在python列表迭代期间临时创建？

Question

I want to understand why the following is happening. My guess is that a temporary is being created during list iteration, but want some experts to confirm this:

def test():
    a=[set([1,2,3]),set([3,4,5])]
    x=set([1,4])
    for i in a:
        # doesn't actually modify list contents, making a copy of list elements in i?
        i=i.difference(x)
    print a
    for idx,i in enumerate(a):
        i=i.difference(x)
        print id(i),id(a[idx])
        # obviously this modifies the contents
        a[idx]=i
    print a

Output:

[set([1, 2, 3]), set([3, 4, 5])]
59672976 59672616
59672616 59672736
[set([2, 3]), set([3, 5])]

Also, I want to understand why the "id" of i in the second iteration is the same as the "id" for a[0].

Answer 1

It helps to look at this graphically, because it's basically a pointer problem.

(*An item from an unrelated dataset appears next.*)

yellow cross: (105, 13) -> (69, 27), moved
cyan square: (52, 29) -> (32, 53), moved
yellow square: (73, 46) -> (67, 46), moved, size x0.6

for i in a iteratively assigns i to each element in a .

i = i.difference(x) creates and assigns i to it.

Answer 2

Let's take this one step at a time:

1. i.difference(x) doesn't modify i or x . Rather, it returns a new set.
2. i = i.difference(x) rebinds the variable i to point to the new set. It does not affect the contents of the list in any way.
3. a[idx] = i does modify the list by setting its idx -th element to the new set.

A cleaner implementation might use a different variable instead of re-purposing i :

def test():
    a=[set([1,2,3]),set([3,4,5])]
    x=set([1,4])
    for i in a:
        diff=i.difference(x)
        # a[idx]=diff
    print a

Answer 3

Yes, when you execute i=i.difference(x) it creates a new i . Just modify your code like this to understand what is happening -

def test():
    a=[set([1,2,3]),set([3,4,5])]
    x=set([1,4])
    for i in a:
        # doesn't actually modify list contents, making a copy of list elements in i?
        print 'old i - ', id(i)
        i=i.difference(x)
        print 'new i - ', id(i)
    print a

test()

Output -

old i -  4467059736
new i -  4467179216
old i -  4467177360
new i -  4467179216
[set([1, 2, 3]), set([3, 4, 5])]

Answer 4

Your use of set.difference() suggests that you don't know the operator -= for sets:

def test():
    a=[set([1,2,3]),set([3,4,5])]
    x=set([1,4])
    for i in a:
        i -= x
    print a

This shows that i is just another pointer to the set you want to modify. Just don't overwrite your pointer!